With pinhooking (i.e. trading in young racehorses for profit), like flipping houses, the goal is to buy low and sell high, which means you have no monetary interest by the time the horse is racing. But that doesn’t stop Feld from cheering him on like a proud parent.
“You try to make money pinhooking, but you still want them to go on and win some big races as well,” Feld said. “We’ve got the best of both worlds — we’ve made money on him; the current owners have made money on him and he’s the fourth choice in the Kentucky Derby so we’re really excited for everyone that’s involved.”
Speaking of owners, Hot Rod Charlie has brought together an unlikely group of owners — from the country-club couples of its majority owners Roadrunner Racing to the unassuming casualness of ProFlowers co-founder Bill Strauss to the high-energy youth of Boat Racing’s five former Brown University football players. The unique family they have built are just excited and proud to be here with their first Kentucky Derby horse.
“Horse-racing is one of the greatest sports in the world and to do that with family and friends, with all of these amazing people around us, and to watch Hot Rod Charlie potentially have a chance to win the Kentucky Derby, that’s what I’m looking forward to,” Boat Racing’s Patrick O’Neil said.
“To be here at Churchill Downs is like a dream come true,” said Greg Helm, co-owner of Roadrunner Racing, whose first Derby was 50 years ago as a college kid in the infield.

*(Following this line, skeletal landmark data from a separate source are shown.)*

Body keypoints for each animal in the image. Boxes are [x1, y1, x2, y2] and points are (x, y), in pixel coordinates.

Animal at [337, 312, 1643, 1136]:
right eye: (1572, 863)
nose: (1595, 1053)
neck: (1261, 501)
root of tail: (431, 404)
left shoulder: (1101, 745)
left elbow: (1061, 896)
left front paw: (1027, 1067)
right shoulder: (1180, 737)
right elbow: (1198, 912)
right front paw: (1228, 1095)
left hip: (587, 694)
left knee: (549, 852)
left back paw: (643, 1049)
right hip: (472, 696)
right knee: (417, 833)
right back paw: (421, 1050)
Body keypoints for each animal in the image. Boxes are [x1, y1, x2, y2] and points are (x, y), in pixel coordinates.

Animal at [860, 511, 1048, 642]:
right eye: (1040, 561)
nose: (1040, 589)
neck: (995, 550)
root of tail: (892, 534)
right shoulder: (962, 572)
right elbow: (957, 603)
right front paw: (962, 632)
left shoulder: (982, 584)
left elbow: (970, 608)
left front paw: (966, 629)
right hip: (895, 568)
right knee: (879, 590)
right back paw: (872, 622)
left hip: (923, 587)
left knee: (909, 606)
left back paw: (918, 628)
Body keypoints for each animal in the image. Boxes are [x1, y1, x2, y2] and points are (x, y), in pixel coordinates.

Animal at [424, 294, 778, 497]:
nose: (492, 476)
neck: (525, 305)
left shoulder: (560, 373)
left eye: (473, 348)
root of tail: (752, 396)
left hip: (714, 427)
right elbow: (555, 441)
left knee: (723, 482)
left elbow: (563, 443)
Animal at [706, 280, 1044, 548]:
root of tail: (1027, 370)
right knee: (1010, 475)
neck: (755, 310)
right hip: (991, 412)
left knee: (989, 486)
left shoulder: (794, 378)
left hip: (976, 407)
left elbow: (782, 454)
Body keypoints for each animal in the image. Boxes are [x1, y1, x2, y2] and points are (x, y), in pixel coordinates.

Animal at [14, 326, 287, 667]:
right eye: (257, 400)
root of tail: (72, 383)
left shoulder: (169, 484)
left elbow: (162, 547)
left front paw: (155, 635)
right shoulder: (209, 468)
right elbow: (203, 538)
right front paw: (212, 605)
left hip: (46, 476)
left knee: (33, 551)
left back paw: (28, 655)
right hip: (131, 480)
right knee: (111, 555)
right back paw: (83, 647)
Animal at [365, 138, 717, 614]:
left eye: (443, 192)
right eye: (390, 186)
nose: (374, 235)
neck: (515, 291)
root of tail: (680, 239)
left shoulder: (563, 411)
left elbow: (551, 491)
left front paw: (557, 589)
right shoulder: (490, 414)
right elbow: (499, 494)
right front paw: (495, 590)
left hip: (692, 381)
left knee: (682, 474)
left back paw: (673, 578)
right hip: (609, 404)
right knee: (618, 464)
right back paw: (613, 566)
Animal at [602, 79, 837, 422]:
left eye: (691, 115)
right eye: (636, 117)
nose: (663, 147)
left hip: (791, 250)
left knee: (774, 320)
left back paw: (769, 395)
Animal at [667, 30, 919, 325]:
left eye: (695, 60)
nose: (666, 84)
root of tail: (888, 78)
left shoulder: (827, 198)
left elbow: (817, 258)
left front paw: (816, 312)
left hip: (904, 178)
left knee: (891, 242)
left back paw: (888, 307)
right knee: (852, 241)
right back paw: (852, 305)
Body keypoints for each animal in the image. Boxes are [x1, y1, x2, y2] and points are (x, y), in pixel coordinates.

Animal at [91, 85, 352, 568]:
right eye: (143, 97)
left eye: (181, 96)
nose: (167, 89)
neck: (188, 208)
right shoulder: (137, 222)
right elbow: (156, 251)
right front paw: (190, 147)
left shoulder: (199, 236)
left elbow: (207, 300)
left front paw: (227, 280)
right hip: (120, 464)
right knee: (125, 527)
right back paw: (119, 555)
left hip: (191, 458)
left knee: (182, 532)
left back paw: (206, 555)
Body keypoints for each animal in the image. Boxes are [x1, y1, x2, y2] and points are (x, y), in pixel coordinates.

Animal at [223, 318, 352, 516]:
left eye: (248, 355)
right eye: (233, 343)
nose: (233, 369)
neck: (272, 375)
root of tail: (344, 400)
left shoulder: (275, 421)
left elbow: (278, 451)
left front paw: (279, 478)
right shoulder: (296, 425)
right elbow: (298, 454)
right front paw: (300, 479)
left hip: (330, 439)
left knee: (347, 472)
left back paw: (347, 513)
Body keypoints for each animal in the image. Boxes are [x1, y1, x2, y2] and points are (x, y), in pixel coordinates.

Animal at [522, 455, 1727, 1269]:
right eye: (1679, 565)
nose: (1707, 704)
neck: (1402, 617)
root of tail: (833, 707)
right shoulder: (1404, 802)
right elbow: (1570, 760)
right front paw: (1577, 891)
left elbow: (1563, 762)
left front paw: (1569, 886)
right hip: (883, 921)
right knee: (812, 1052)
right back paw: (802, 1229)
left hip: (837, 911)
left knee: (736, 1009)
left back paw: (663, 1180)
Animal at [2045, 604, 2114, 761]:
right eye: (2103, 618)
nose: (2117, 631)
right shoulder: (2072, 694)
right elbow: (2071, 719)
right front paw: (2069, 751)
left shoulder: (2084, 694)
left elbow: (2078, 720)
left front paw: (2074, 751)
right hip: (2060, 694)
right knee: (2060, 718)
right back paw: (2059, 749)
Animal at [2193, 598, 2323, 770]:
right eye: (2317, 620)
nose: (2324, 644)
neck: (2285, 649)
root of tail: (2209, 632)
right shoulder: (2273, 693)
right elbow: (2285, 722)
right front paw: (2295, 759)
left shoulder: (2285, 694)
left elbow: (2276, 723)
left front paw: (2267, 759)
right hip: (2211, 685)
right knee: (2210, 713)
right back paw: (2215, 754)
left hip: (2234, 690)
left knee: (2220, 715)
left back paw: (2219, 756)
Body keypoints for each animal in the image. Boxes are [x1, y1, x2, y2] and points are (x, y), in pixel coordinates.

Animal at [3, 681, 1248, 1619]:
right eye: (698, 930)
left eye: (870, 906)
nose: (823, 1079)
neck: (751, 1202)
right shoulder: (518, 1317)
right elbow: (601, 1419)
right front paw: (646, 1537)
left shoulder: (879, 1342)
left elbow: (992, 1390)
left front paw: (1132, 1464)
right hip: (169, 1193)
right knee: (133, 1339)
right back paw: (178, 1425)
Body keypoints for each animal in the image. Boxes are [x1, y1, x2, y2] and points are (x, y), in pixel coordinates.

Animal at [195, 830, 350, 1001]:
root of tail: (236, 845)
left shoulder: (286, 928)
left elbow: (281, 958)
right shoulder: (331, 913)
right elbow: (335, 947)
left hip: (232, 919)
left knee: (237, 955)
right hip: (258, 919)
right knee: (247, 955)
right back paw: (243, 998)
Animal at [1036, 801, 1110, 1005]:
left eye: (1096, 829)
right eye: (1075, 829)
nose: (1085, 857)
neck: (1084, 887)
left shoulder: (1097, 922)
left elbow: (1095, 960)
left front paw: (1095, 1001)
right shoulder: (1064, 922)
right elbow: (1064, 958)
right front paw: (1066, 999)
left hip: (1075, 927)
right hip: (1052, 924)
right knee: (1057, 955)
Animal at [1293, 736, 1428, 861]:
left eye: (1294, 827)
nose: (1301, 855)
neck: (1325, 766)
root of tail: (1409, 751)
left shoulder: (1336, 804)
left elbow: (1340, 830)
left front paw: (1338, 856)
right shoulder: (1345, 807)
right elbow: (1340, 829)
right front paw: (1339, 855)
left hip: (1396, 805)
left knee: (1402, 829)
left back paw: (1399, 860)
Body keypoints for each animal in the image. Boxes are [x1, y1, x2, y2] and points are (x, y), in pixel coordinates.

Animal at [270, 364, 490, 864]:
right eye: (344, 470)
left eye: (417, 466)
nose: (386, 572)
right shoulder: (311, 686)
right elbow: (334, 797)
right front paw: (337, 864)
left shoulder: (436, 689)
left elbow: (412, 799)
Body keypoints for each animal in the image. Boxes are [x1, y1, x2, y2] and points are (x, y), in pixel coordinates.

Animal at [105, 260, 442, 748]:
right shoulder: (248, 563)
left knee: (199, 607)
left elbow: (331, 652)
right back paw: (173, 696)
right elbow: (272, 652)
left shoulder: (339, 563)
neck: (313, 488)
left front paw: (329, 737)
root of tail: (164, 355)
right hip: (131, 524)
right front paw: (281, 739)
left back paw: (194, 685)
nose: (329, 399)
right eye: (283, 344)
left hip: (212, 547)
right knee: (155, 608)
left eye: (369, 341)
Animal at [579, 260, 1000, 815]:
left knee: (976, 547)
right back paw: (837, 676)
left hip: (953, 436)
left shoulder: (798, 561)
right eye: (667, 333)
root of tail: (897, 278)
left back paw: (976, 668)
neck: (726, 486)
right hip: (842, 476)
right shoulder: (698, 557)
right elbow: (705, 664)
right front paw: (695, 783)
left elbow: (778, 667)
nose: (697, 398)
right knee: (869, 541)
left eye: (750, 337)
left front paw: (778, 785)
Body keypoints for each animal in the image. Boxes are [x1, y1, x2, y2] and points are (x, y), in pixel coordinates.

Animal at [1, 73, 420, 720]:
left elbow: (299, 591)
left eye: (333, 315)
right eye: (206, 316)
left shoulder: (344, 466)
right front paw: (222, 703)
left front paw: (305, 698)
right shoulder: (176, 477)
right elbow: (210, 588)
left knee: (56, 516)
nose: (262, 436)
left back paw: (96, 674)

“Before I got involved with ProFlowers I didn’t know the difference between a flower and a tulip, except for the first Saturday in May,” Strauss said. “I knew those were roses. That big thing of red roses, and I hope to wear it over my shoulders come Saturday.”
There’s another member of the Hot Rod Charlie family that won’t be here physically, but will definitely be here in spirit.
“In basketball, there’s kind of sixth man that comes off the bench, the hype man, that contributes a lot to the team,” Eric Armagost of Boat Racing said. “So Pat’s dad is our sixth man and we’re donating one-sixth of anything we win in the Kentucky Derby toward the Melanoma Research Alliance.”
Patrick O’Neil, the unofficial leader of Boat Racing, is a nephew to trainer Doug O’Neil and the son of Doug’s late brother Dave, who lost his battle to melanoma in 2015. He was the second O’Neil brother to succumb to the disease. Through the remainder of the year, Boat Racing will continue to donate one-sixth of its earnings in Hot Rod Charlie to the Melanoma Research Alliance.
“I can’t help but think about Dave looking down smiling, knowing that his son owns a part of a Derby horse, that would just be insane for him,” Doug O’Neil, a two-time Kentucky Derby winner, said.